CHP’de İsimlerin Değişmesi Yeterli mi?
Cumhuriyet yazarı Işık Kansu bu hafta 'CHP’de İsimlerin Değişmesi Yeterli mi?' başlıklı yazısını kaleme aldı.
CHP, toplumun nabız atışlarını dinledi, tabanının sesine kulak verdi, lider kadronun halkın beklentilerinden uzaklaştığını gördü ve parti yönetimini gençleştirerek değiştirdi.
İsimlerin değişmesi yeterli mi?
Kuşkusuz değil. Çünkü CHP, Kemal Kılıçdaroğlu’nun genel başkanlık sürecinde kendine ve tabanına yabancılaşarak bir başka yöne evrildi. “Toplumun tüm kesimlerini kucaklama” savıyla özellikle halkçı, devrimci ve laik yönelimlerine tümüyle sırtını döndü. Dışa dönük yanıyla tarihsel işlev ve sorumluluklarını yok sayan, özetle Cumhuriyetin kazanım ve değerlerini koruma, yaşatma, genişletme, ilerletme görevi yerine karşıdevrime hizmet eder konuma düştü. Parti içinde de yetkili organlar yerine, örgüt dışından devşirilmiş ikinci cumhuriyetçi, ülkücü, cemaatçi adlar, danışmanlar karar verici duruma getirildi.ü
Eğer bugün AKP-MHP-Hizbullah ittifakı ile süren Saray düzeni, eğitim başta olmak üzere tüm kamusal alanı dinselleştirme; devleti partileştirme, partiyi de devletleştirmekte önemli bir başarı sağladıysa, bir başka söyleyişle karşıdevrimi büyük ölçüde gerçekleştirmişse, bunda Kemal Kılıçdaroğlu’nun genel başkanlığı döneminde CHP’nin içten gelen doğal Cumhuriyetçi, devrimci, halkçı, laik tepkilerinin, yansılarının baskılanmasının, hatta yok sayılmasının çok büyük payı vardır.

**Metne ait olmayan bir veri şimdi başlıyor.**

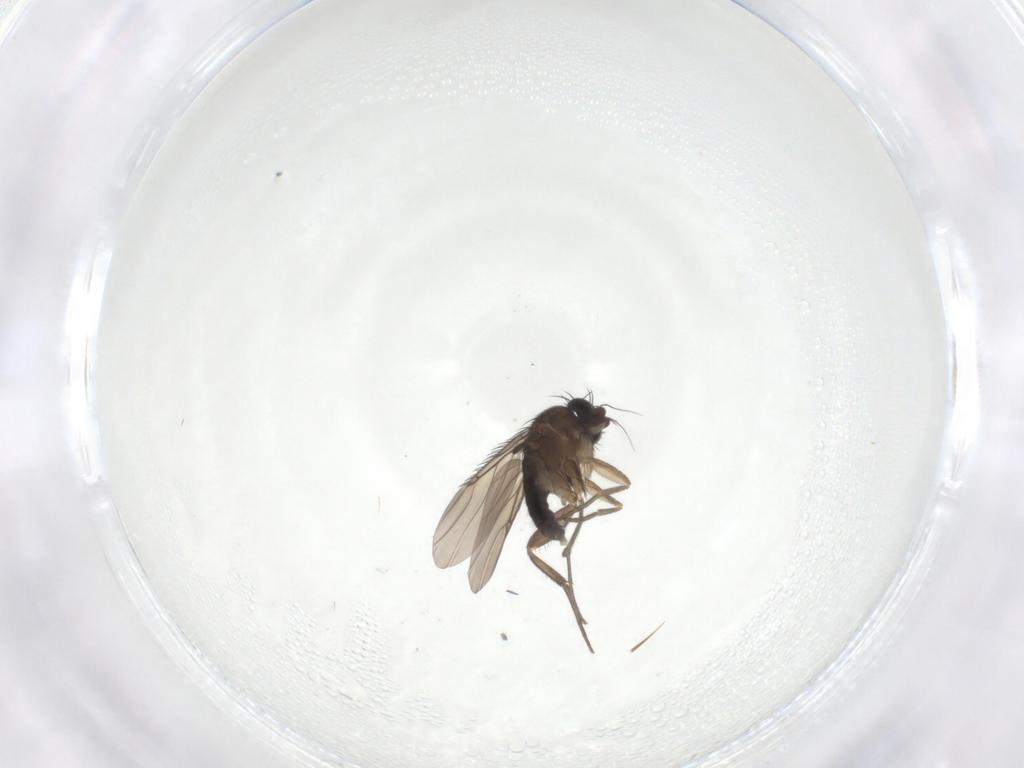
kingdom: Animalia
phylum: Arthropoda
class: Insecta
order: Diptera
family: Phoridae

Cumhuriyeti kurmuş, adı üstünde Cumhuriyetçi olması gereken bir partinin, kendisinin ve temelini attığı Cumhuriyetin 100. yılını bile yeterince ve halkla birlikte anlamlandırmaktan, kutlamaktan özenle çekinmesi bile karşıdevrimci Saray iktidarının gerici tutumlarına cesaret vermiştir.

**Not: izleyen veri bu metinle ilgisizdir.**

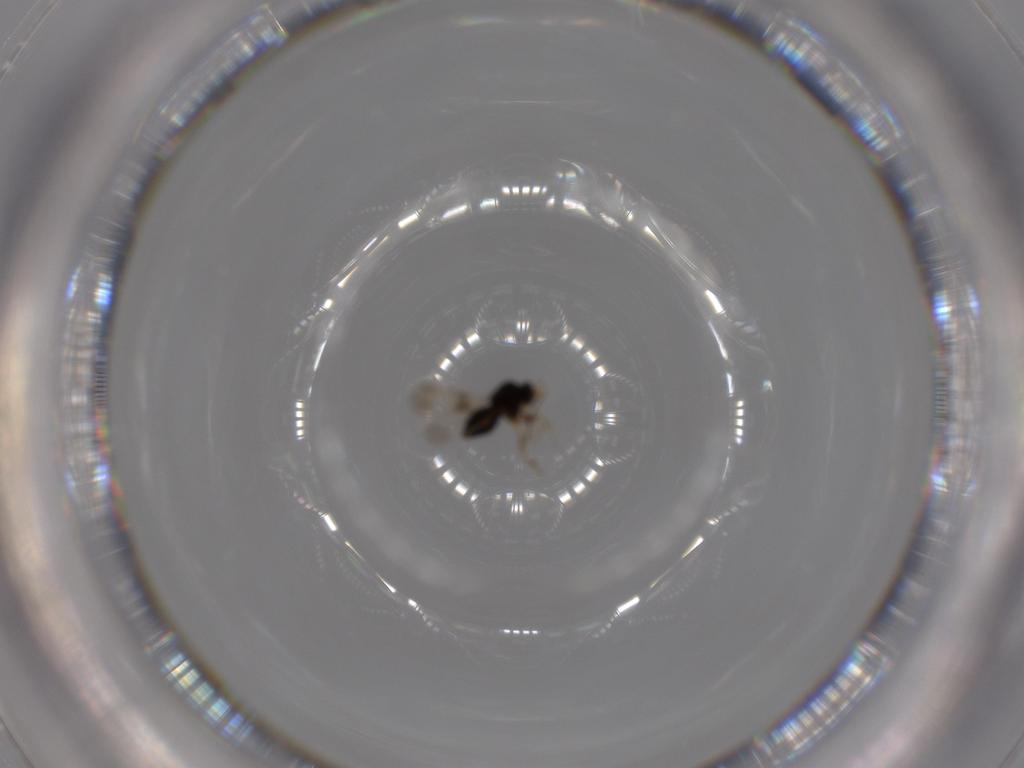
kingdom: Animalia
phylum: Arthropoda
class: Insecta
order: Hymenoptera
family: Eulophidae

Dünya halklarına örnek olmuş bağımsızlık savaşını vermiş bir ulusal direniş örgütlenmesine dayanan CHP’nin kendi içindeki birliği sağlayarak, tarihsel birikimi ve bilinciyle hareket ederek yaptığı değişimi, şimdi siyasal uygulama ve tavırla yaşama geçirmek zorundadır.